- [YOUR OBJECTIVE] Reproduce verbatim the lines of the material below, starting at the line with "a protein using" and ending at the line with "photomicrograph of urothelial", both inclusive; skip the rest.

- [SOURCE MATERIAL]
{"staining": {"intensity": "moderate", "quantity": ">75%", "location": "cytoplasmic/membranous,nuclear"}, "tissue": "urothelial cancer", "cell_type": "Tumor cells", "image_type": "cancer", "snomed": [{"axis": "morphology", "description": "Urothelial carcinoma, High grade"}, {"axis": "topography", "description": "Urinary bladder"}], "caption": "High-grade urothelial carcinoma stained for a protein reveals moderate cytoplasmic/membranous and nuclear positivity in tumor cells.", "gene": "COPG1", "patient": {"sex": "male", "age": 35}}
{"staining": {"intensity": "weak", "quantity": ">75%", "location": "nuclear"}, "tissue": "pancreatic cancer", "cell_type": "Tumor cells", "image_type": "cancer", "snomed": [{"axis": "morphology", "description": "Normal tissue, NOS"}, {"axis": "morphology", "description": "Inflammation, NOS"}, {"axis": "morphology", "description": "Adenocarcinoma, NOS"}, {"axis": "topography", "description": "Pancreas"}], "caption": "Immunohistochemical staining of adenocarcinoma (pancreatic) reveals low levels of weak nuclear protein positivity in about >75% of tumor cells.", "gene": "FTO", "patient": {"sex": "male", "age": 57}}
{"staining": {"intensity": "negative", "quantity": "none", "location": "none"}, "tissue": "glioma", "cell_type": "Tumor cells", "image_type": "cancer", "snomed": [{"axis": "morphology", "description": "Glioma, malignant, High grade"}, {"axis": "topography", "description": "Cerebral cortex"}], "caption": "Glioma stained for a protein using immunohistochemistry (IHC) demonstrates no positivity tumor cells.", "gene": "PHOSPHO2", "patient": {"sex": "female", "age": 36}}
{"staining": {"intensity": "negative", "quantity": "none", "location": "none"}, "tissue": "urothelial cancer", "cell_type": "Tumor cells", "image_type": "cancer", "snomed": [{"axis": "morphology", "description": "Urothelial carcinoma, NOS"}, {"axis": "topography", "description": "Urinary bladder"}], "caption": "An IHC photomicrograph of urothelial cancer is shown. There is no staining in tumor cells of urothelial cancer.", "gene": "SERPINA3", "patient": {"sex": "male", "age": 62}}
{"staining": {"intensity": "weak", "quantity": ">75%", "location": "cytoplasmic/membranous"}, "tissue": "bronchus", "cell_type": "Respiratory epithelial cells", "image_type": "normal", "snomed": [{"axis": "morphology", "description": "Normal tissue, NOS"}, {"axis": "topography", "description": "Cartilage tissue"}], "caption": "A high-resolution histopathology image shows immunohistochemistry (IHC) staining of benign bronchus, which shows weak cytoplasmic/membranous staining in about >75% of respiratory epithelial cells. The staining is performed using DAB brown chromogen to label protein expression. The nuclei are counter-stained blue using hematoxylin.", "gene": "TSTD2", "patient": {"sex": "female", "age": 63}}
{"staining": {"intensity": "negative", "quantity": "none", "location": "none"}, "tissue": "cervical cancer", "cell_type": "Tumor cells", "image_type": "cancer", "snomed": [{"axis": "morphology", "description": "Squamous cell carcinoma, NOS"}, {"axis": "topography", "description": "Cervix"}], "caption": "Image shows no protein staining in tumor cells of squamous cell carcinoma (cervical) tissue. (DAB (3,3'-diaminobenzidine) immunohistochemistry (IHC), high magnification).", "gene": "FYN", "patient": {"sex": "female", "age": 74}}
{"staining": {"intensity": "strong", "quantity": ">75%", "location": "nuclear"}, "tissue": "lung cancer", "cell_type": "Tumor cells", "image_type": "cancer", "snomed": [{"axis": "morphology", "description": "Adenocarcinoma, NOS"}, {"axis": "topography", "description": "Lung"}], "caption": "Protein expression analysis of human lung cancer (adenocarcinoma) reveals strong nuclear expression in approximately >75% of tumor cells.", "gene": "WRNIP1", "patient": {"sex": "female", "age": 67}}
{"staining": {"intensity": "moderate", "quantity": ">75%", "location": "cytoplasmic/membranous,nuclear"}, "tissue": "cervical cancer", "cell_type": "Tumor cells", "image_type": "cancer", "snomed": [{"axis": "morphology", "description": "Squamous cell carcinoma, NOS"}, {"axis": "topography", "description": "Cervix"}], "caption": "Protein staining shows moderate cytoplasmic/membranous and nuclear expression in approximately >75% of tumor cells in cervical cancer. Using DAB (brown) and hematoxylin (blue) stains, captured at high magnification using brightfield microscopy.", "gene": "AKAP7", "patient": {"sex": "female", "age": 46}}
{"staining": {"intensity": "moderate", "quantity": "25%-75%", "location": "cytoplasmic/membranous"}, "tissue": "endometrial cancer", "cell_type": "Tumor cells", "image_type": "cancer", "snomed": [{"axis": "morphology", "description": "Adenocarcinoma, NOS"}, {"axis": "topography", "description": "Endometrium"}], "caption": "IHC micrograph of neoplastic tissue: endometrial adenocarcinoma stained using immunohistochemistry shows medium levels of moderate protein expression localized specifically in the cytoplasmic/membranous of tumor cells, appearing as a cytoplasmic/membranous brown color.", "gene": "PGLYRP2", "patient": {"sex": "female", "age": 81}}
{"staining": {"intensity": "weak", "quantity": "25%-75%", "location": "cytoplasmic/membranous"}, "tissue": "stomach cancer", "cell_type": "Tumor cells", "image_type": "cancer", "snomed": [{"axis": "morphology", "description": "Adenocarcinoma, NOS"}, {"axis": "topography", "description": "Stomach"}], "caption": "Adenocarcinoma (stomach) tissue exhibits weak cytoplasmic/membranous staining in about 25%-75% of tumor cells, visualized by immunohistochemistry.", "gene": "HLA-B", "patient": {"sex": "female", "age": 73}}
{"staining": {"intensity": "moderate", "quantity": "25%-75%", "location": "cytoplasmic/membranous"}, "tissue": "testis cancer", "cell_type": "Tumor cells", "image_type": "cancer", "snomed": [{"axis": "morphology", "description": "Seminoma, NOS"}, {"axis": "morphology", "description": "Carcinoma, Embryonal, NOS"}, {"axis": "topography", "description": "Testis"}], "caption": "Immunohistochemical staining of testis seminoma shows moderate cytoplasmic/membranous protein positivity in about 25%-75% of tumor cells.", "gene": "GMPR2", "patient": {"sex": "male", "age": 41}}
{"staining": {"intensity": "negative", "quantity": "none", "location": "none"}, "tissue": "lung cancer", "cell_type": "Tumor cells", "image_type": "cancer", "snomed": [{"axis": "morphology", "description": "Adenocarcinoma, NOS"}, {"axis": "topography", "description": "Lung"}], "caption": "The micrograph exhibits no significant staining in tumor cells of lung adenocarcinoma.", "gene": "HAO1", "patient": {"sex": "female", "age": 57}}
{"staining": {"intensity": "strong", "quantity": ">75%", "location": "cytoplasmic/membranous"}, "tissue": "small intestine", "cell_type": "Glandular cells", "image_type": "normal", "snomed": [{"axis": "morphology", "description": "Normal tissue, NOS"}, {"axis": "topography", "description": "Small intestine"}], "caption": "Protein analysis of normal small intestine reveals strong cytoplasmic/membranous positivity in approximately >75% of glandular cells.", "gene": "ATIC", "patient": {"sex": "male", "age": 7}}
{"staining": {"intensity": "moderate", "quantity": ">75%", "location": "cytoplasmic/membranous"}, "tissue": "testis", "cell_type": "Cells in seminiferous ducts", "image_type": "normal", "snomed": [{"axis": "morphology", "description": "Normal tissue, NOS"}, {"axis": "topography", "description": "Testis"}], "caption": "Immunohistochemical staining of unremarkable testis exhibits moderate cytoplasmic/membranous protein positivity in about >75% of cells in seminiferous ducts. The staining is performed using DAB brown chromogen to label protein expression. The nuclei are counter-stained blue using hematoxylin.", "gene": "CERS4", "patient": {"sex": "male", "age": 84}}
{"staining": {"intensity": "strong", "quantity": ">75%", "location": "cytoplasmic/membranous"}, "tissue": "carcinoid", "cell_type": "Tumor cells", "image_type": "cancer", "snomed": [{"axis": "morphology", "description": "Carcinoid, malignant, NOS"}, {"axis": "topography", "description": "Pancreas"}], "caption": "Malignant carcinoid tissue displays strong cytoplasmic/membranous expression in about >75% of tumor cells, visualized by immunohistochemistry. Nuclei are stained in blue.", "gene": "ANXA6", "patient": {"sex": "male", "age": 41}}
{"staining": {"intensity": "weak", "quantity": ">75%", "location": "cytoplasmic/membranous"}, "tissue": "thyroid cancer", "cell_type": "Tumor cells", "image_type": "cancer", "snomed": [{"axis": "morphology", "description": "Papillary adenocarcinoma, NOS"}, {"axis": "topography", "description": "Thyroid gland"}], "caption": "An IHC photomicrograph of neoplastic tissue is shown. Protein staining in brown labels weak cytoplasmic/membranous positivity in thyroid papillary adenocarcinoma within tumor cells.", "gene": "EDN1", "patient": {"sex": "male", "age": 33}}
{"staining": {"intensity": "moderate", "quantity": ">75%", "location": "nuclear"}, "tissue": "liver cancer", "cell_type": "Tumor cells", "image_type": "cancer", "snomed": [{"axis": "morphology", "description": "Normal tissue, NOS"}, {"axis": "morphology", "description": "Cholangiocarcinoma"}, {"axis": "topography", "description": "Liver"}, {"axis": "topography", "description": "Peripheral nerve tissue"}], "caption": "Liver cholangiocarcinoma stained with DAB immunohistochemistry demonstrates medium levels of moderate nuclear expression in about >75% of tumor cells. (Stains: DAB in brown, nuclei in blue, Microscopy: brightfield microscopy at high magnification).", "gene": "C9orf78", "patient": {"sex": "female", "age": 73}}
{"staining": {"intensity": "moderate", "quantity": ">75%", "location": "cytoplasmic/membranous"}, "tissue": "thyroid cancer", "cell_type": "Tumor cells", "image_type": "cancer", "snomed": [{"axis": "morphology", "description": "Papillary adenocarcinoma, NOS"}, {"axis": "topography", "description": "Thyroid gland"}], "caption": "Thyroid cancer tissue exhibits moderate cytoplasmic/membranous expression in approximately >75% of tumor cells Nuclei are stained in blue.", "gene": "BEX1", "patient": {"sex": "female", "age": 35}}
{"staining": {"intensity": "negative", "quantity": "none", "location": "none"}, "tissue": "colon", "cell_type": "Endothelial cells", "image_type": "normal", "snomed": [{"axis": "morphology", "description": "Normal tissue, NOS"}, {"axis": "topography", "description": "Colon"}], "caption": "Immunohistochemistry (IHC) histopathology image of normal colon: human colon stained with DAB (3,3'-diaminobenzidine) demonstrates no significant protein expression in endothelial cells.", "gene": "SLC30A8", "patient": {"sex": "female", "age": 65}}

- [RESPONSE BELOW]
{"staining": {"intensity": "negative", "quantity": "none", "location": "none"}, "tissue": "glioma", "cell_type": "Tumor cells", "image_type": "cancer", "snomed": [{"axis": "morphology", "description": "Glioma, malignant, High grade"}, {"axis": "topography", "description": "Cerebral cortex"}], "caption": "Glioma stained for a protein using immunohistochemistry (IHC) demonstrates no positivity tumor cells.", "gene": "PHOSPHO2", "patient": {"sex": "female", "age": 36}}
{"staining": {"intensity": "negative", "quantity": "none", "location": "none"}, "tissue": "urothelial cancer", "cell_type": "Tumor cells", "image_type": "cancer", "snomed": [{"axis": "morphology", "description": "Urothelial carcinoma, NOS"}, {"axis": "topography", "description": "Urinary bladder"}], "caption": "An IHC photomicrograph of urothelial cancer is shown. There is no staining in tumor cells of urothelial cancer.", "gene": "SERPINA3", "patient": {"sex": "male", "age": 62}}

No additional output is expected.